Category Archives: mood reactivity

Have You Experienced Atypical Depression? Part 2

As promised, I’m going to talk more about atypical depression and its symptoms. In my last post I talked about how leaden paralysis and hypersomnia are symptoms of atypical depression. There are a few more symptoms that set atypical depression apart from the rest. What are they?

Mood reactivity is an interesting symptom of atypical depression. With mood reactivity, one will see their mood improve when something positive happens. With major depression, something positive will not improve one’s mood. I have also noticed this symptom with myself. I tend to perk up unexpectedly when something exciting or positive is happening, despite having been really depressed. Keep in mind that although one’s mood improves with something positive, that improvement is only temporary.

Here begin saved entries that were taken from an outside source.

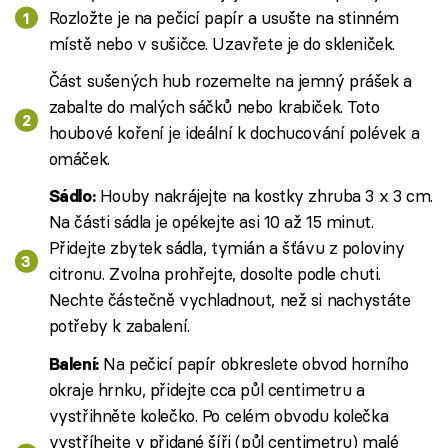
Rozložte je na pečicí papír a usušte na stinném
místě nebo v sušičce. Uzavřete je do skleniček.
Část sušených hub rozemelte na jemný prášek a
zabalte do malých sáčků nebo krabiček. Toto
houbové koření je ideální k dochucování polévek a
omáček.
Houby nakrájejte na kostky zhruba 3 x 3 cm.
Sádlo:
Na části sádla je opékejte asi 10 až 15 minut.
Přidejte zbytek sádla, tymián a šťávu z poloviny
citronu. Zvolna prohřejte, dosolte podle chuti.
Nechte částečně vychladnout, než si nachystáte
potřeby k zabalení.
Na pečicí papír obkreslete obvod horního
Balení:
okraje hrnku, přidejte cca půl centimetru a
vystřihněte kolečko. Po celém obvodu kolečka
vystříhejte v přidané šíři (půl centimetru) malé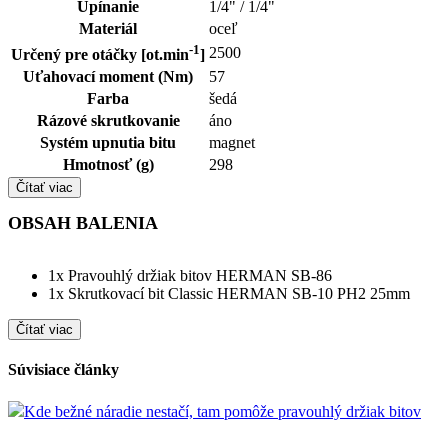
Upínanie
1/4" / 1/4"
Materiál
oceľ
-1
2500
Určený pre otáčky [ot.min
]
Uťahovací moment (Nm)
57
Farba
šedá
Rázové skrutkovanie
áno
Systém upnutia bitu
magnet
Hmotnosť (g)
298
Čítať viac
OBSAH BALENIA
1x Pravouhlý držiak bitov HERMAN SB-86
1x Skrutkovací bit Classic HERMAN SB-10 PH2 25mm
Čítať viac
Súvisiace články
Kde bežné náradie nestačí, tam pomôže pravouhlý držiak bitov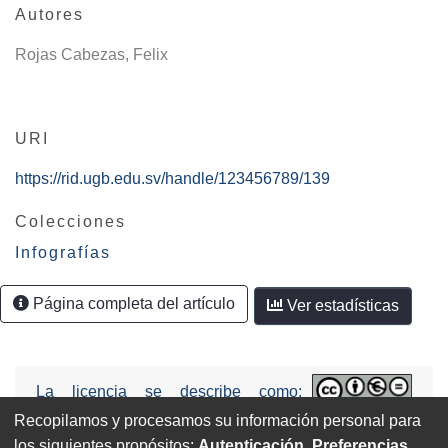
Autores
Rojas Cabezas, Felix
URI
https://rid.ugb.edu.sv/handle/123456789/139
Colecciones
Infografías
Página completa del artículo
Ver estadísticas
La licencia se describe como:
Attribution-NonCommercial-NoDerivs
Recopilamos y procesamos su información personal para
3.0 United States (CC BY-NC-ND 3.0 US).
los siguientes propósitos:
Autenticación, Preferencias,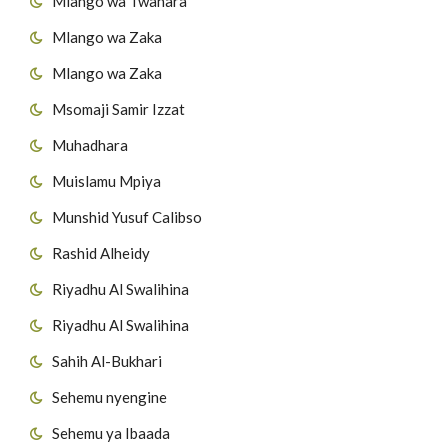
Mlango wa Twahara
Mlango wa Zaka
Mlango wa Zaka
Msomaji Samir Izzat
Muhadhara
Muislamu Mpiya
Munshid Yusuf Calibso
Rashid Alheidy
Riyadhu Al Swalihina
Riyadhu Al Swalihina
Sahih Al-Bukhari
Sehemu nyengine
Sehemu ya Ibaada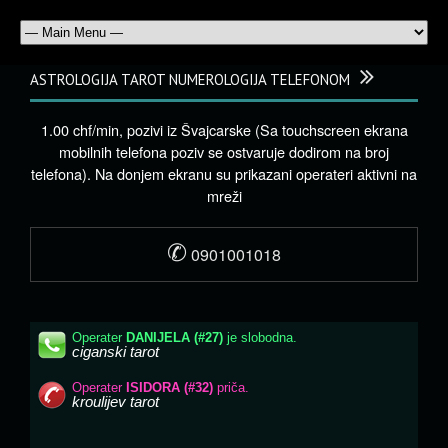
ASTROLOGIJA TAROT NUMEROLOGIJA TELEFONOM
1.00 chf/min, pozivi iz Švajcarske (Sa touchscreen ekrana
mobilnih telefona poziv se ostvaruje dodirom na broj
telefona). Na donjem ekranu su prikazani operateri aktivni na
mreži
✆
0901001018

Another symptom is hyperphagia. In layman’s terms, eating too much! In particular, but not limited to, carbohydrates. This was a harder one for me to spot for myself. Being a woman, cravings and having an insatiable appetite can also be attributed to hormones. However, you can track your hormones and how they cycle. Then note when you tend to get cravings and when you are constantly hungry. That can give you a rough comparison of when it’s out of the ordinary for you to want to eat excessively.

Last but not least, is having an increased sensitivity to criticism and a fear of rejection. It’s not hard to imagine that this would greatly interfere with your personal relationships with others. In every aspect of your life, you have relationships with other people. When this symptom comes into play it can have a crippling, far-reaching effect.

As always, you cannot diagnose yourself just by reading this post. But, if you have experienced two or more of these symptoms it’s worth having it checked out. Those with bipolar disorder already know that they have depression. But I always feel better when there’s a name for what I’m experiencing. Now I know that I often suffer from atypical depression. If you have read these last two posts and thought, “that’s me!”, maybe you also suffer from it. If that is you, get checked out. Knowledge is power.